Department of Psychiatry, McLean Hospital, Harvard Medical School, Boston, USA.
The Affiliated Wuxi Mental Health Center of Nanjing Medical University, Wuxi, China.
Brain Topogr. 2024 Mar;37(2):232-242. doi: 10.1007/s10548-023-00992-7. Epub 2023 Aug 7.
Microstate analysis is a promising technique for analyzing high-density electroencephalographic data, but there are multiple questions about methodological best practices. Between and within individuals, microstates can differ both in terms of characteristic topographies and temporal dynamics, which leads to analytic challenges as the measurement of microstate dynamics is dependent on assumptions about their topographies. Here we focus on the analysis of group differences, using simulations seeded on real data from healthy control subjects to compare approaches that derive separate sets of maps within subgroups versus a single set of maps applied uniformly to the entire dataset. In the absence of true group differences in either microstate maps or temporal metrics, we found that using separate subgroup maps resulted in substantially inflated type I error rates. On the other hand, when groups truly differed in their microstate maps, analyses based on a single set of maps confounded topographic effects with differences in other derived metrics. We propose an approach to alleviate both classes of bias, based on a paired analysis of all subgroup maps. We illustrate the qualitative and quantitative impact of these issues in real data by comparing waking versus non-rapid eye movement sleep microstates. Overall, our results suggest that even subtle chance differences in microstate topography can have profound effects on derived microstate metrics and that future studies using microstate analysis should take steps to mitigate this large source of error.

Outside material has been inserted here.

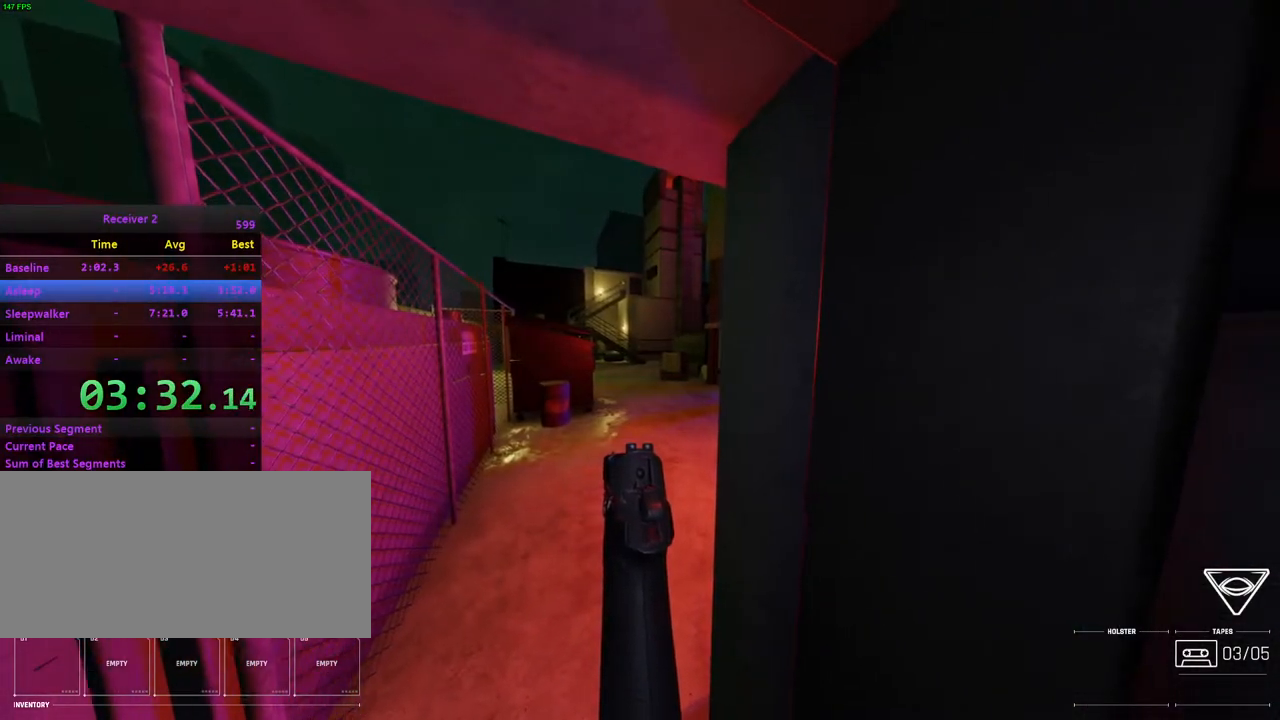
{"keys": [], "mouse": [], "events": [[50, "j", "down"], [133, "j", "up"]]}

微状态分析是一种分析高密度脑电图数据的有前途的技术,但在方法最佳实践方面存在多个问题。在个体之间和个体内部,微状态不仅在特征拓扑和时间动态方面存在差异,而且由于微状态动态的测量取决于其拓扑的假设,因此存在分析挑战。在这里,我们专注于组间差异的分析,使用模拟在健康对照受试者的真实数据上进行播种,以比较在子组内分别得出地图与在整个数据集上统一应用单个地图的方法。在微状态图或时间度量上都没有真正的组间差异的情况下,我们发现使用单独的子组地图会导致 I 型错误率大大膨胀。另一方面,当组在其微状态图上确实存在差异时,基于单个地图集的分析会混淆拓扑效应与其他衍生指标的差异。我们提出了一种基于对子组所有地图的配对分析来减轻这两类偏差的方法。我们通过比较清醒和非快速眼动睡眠微状态来直观地展示这些问题在真实数据中的定性和定量影响。总体而言,我们的结果表明,即使是微状态拓扑上的细微偶然差异也会对衍生的微状态指标产生深远影响,并且未来使用微状态分析的研究应采取措施来减轻这种主要的误差源。